===== Data for review

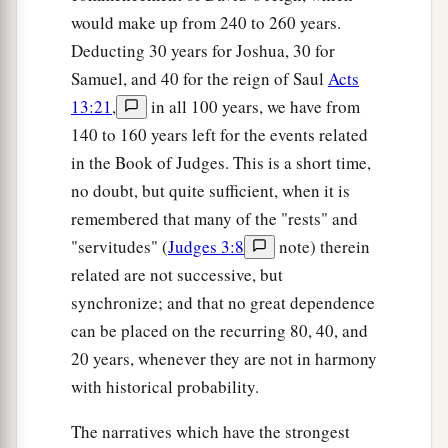
would make up from 240 to 260 years.
a
39
Then Gideon said to God,
“Do not be angry
Deducting 30 years for Joshua, 30 for
with me, but let me speak just once more: Let me
Samuel, and 40 for the reign of Saul
Acts
test, I pray, just once more with the fleece; let it
13:21
,
in all 100 years, we have from
now be dry only on the fleece, but on all the
140 to 160 years left for the events related
‡
ground let there be dew.”
in the Book of Judges. This is a short time,
40
And God did so that night. It was dry on the
no doubt, but quite sufficient, when it is
fleece only, but there was dew on all the ground.
remembered that many of the "rests" and
"servitudes" (
Judges 3:8
note) therein
related are not successive, but
synchronize; and that no great dependence
can be placed on the recurring 80, 40, and
20 years, whenever they are not in harmony
with historical probability.
The narratives which have the strongest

==========

* [Task directions] An exact copy of the lines from the one containing "remembered that many" through the end of the data above is the whole answer.

* [Reply]
remembered that many of the "rests" and
"servitudes" (
Judges 3:8
note) therein
related are not successive, but
synchronize; and that no great dependence
can be placed on the recurring 80, 40, and
20 years, whenever they are not in harmony
with historical probability.
The narratives which have the strongest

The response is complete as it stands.